Die EU rief darüber hinaus die autoritäre Regierung in Belarus auf, «alle politischen Gefangenen unverzüglich und ohne Bedingungen freizulassen». Dort war der Ehemann der belarussischen Oppositionsführerin Swetlana Tichanowskaja am Dienstag zu 18 Jahren Haft verurteilt worden.

Massive Differenzen wurden erneut beim Thema Energie deutlich: Einige Ost-Länder stellten wegen der deutlich gestiegenen Preise den EU-Handel mit Verschmutzungsrechten in Frage und verhinderten damit die Annahme einer gemeinsamen Erklärung.

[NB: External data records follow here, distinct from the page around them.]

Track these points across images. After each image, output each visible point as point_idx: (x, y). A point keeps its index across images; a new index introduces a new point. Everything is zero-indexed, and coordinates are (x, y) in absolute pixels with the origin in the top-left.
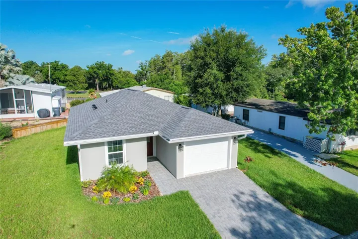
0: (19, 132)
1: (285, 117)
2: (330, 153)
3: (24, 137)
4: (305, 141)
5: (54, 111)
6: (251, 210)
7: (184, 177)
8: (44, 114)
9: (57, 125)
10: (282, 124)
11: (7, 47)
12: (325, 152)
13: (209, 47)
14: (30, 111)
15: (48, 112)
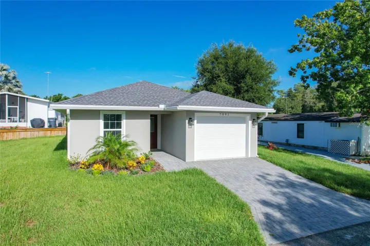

Keine Einigung gab es bei einem heiklen Thema auch zwischen Macron und Scholz: Die EU-Kommission will kommende Woche vorschlagen, Atomenergie als «nachhaltig» einzustufen - vor allem bei den Grünen in der Ampel-Koalition stösst dies auf massive Ablehnung.

Macron verteidigte den Plan mit den Worten, die Kernkraft sei zwar «nicht mit erneuerbaren Energien gleichzustellen», stosse aber wenig Kohlendioxid aus. Zuvor hatte er Kernenergie unerlässlich für das Ziel der EU-Klimaneutralität bis 2050 bezeichnet.

Scholz nannte die Debatte über die sogenannte Taxonomie dagegen «völlig überbewertet». Auch mit dem Vorschlag ändere sich nichts daran, dass Deutschland im kommenden Jahr das letzte Kernkraftwerk abschalten werde. Berlin war es in den Verhandlungen nicht gelungen, eine genügend Stimmen für eine Blockade des Vorschlags zu organisieren.